Andrejs Pferd bäumte sich auf, als ein Armbrustbolzen seinen Hals streifte und einen langen, blutigen Kratzer darauf hinterließ. Er versuchte sich festzuhalten, aber seine gefesselten Hände rutschten am Sattelknauf ab, so daß er rücklings aus dem Sattel kippte. Mit letzter Anstrengung schaffte er es noch, sich im Sturz so zu drehen, daß er, statt auf die Schulter oder gar auf den Schädel zu fallen, nur wie bei einem ungeschickten Sprung schmerzhaft mit dem linken Knie aufschlug.

Einen Sekundenbruchteil später rollte er sich mit einer verzweifelten Bewegung auf dem nassen Kopfsteinpflaster zur Seite, um den wirbelnden Hufen seines Pferdes zu entgehen, und sprang aus der gleichen Bewegung heraus auf die Füße.

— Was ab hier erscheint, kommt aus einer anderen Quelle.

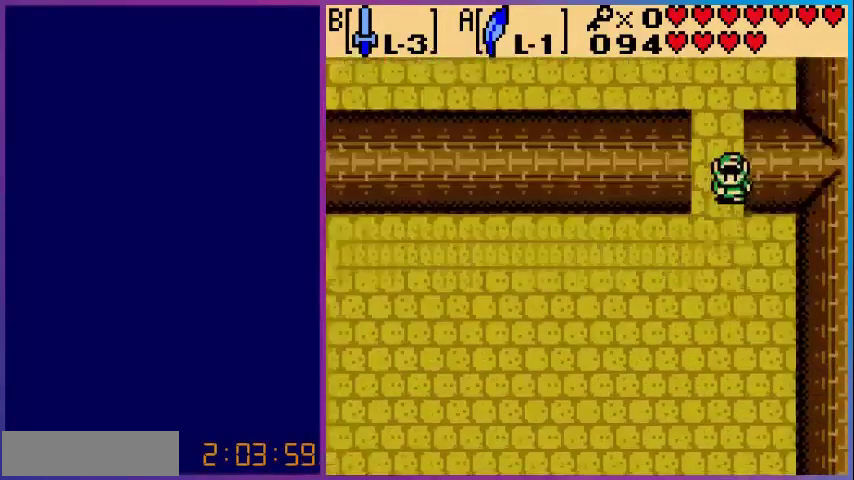
{"buttons": ["DPAD_DOWN"], "events": [[280, "DPAD_DOWN", "down"]]}
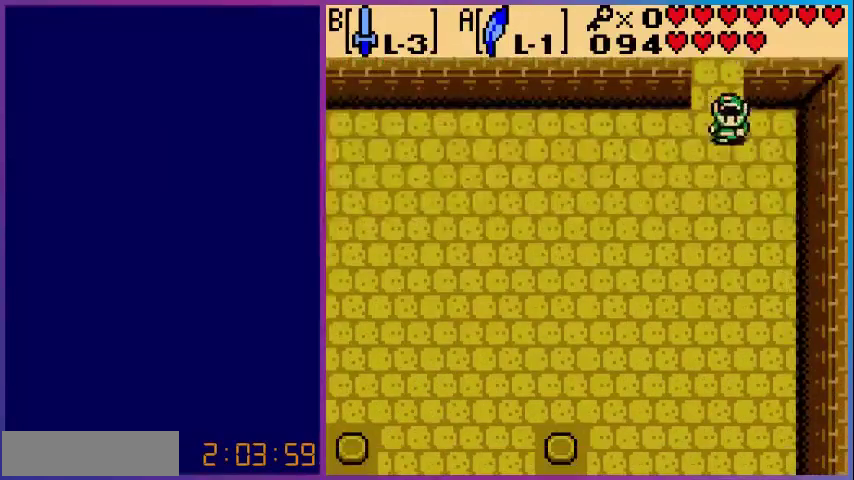
{"buttons": ["DPAD_DOWN", "DPAD_LEFT"], "events": [[120, "DPAD_LEFT", "down"]]}
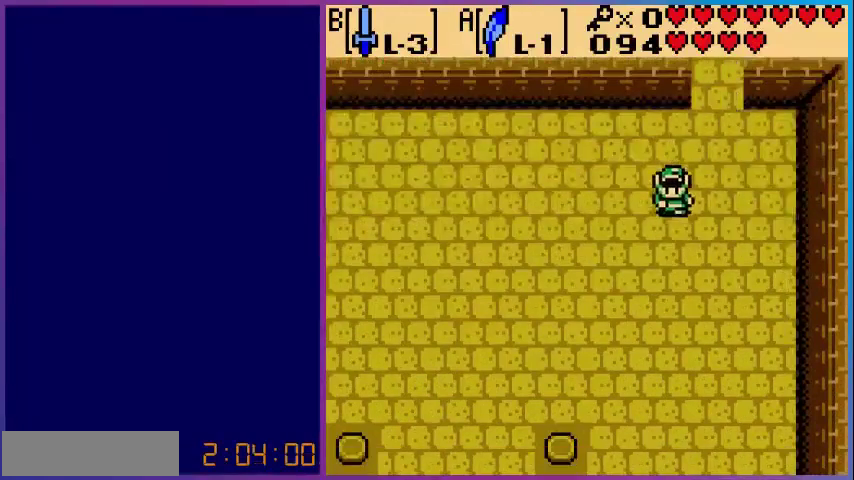
{"buttons": ["DPAD_DOWN", "DPAD_LEFT"], "events": []}
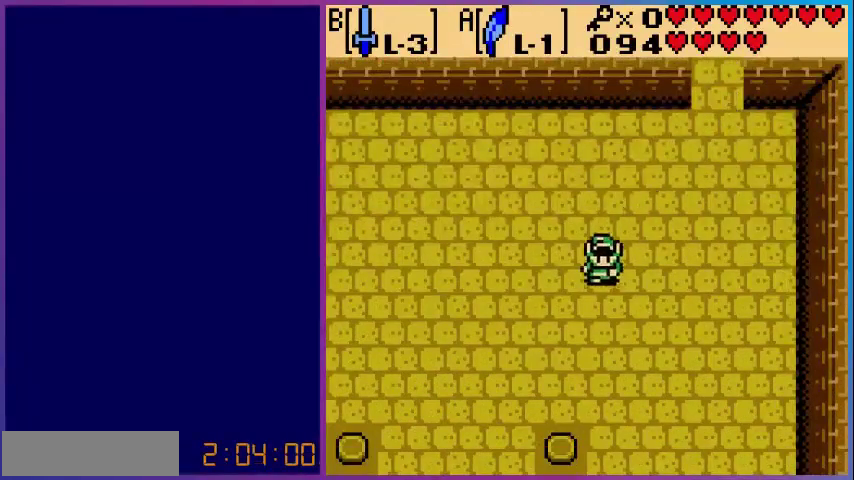
{"buttons": ["DPAD_DOWN", "DPAD_LEFT"], "events": []}
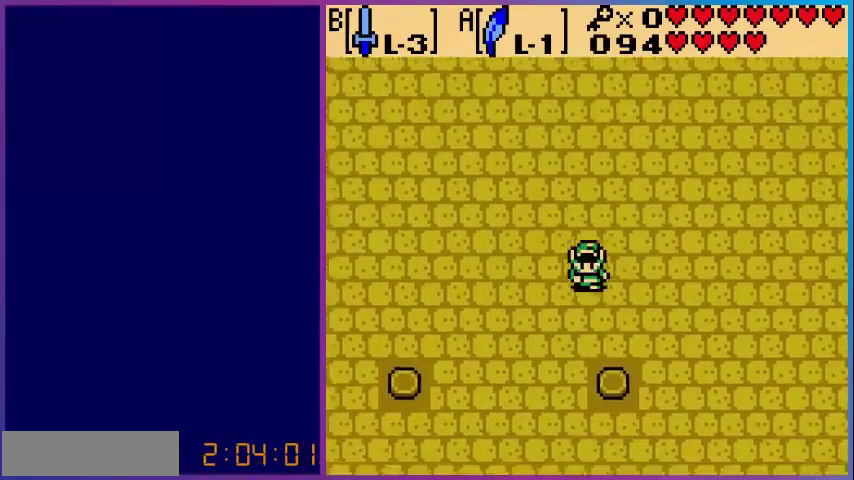
{"buttons": ["DPAD_DOWN", "DPAD_LEFT"], "events": []}
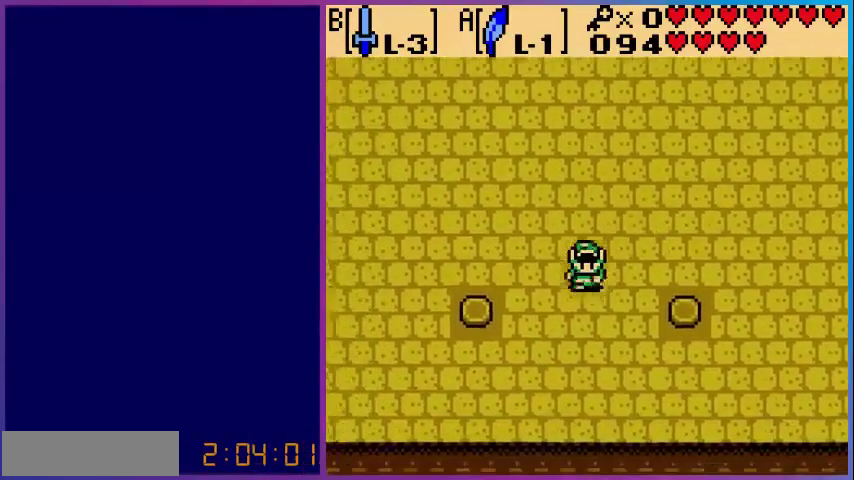
{"buttons": ["DPAD_UP"], "events": [[80, "DPAD_DOWN", "up"], [400, "DPAD_LEFT", "up"], [400, "DPAD_UP", "down"]]}
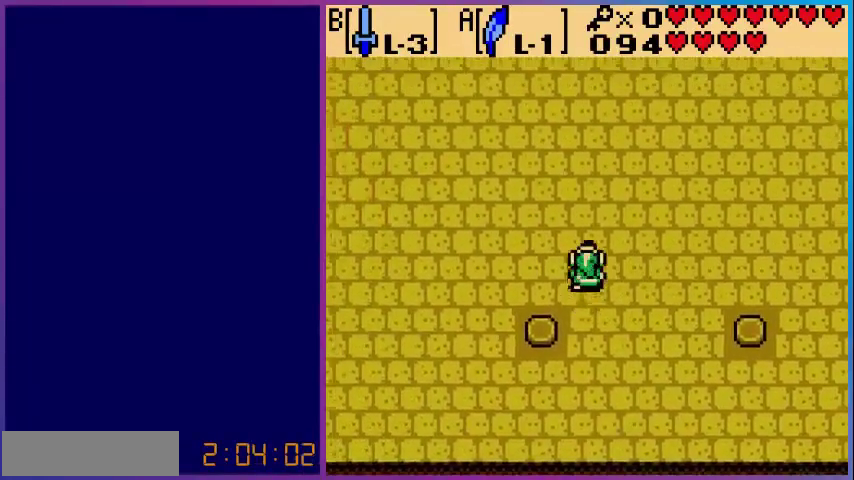
{"buttons": ["DPAD_LEFT"], "events": [[120, "DPAD_LEFT", "down"], [200, "DPAD_UP", "up"]]}
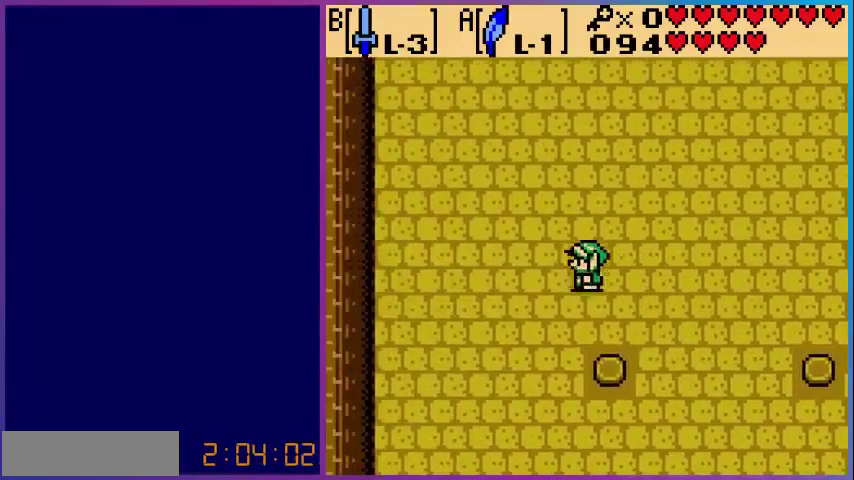
{"buttons": ["DPAD_DOWN"], "events": [[200, "DPAD_LEFT", "up"], [440, "DPAD_DOWN", "down"]]}
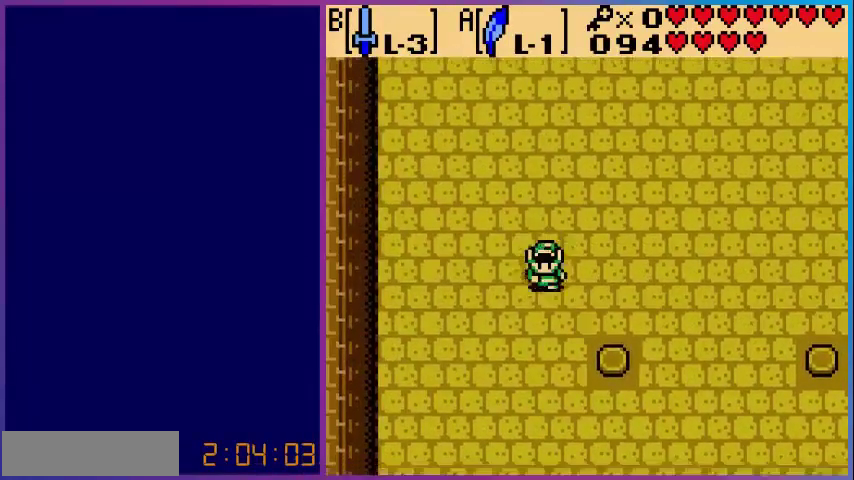
{"buttons": ["DPAD_RIGHT"], "events": [[120, "DPAD_RIGHT", "down"], [440, "DPAD_DOWN", "up"]]}
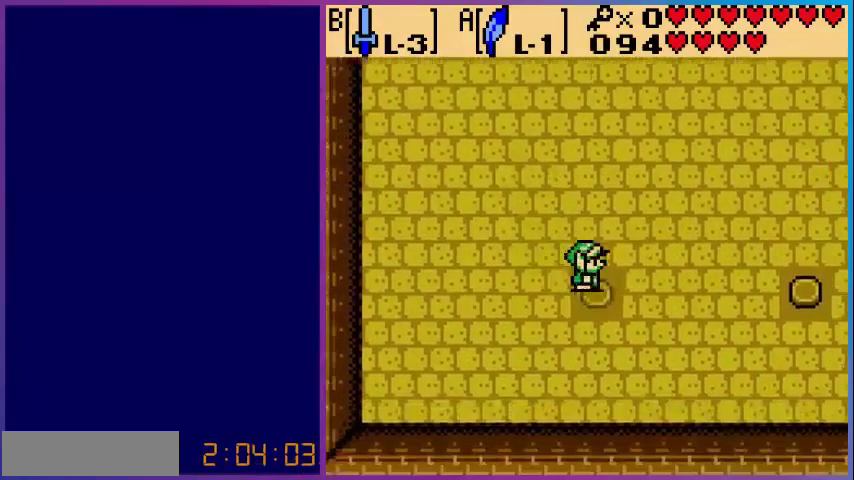
{"buttons": ["DPAD_RIGHT"], "events": [[240, "DPAD_DOWN", "down"], [320, "DPAD_DOWN", "up"]]}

Eine Gestalt in einem wehenden schwarzen Mantel drang auf ihn ein. Andrej riß instinktiv die Hände vors Gesicht, aber der Mann zögerte aus einem unerfindlichen Grund, zuzuschlagen, obwohl er das von seiner Position aus ohne Schwierigkeiten hätte tun können. Andrej konnte sich Hemmungen dieser Art in seiner augenblicklichen Lage nicht leisten. Er schleuderte den Angreifer mit einem Fußtritt zu Boden, spürte eine Bewegung hinter sich und warf sich instinktiv zur Seite.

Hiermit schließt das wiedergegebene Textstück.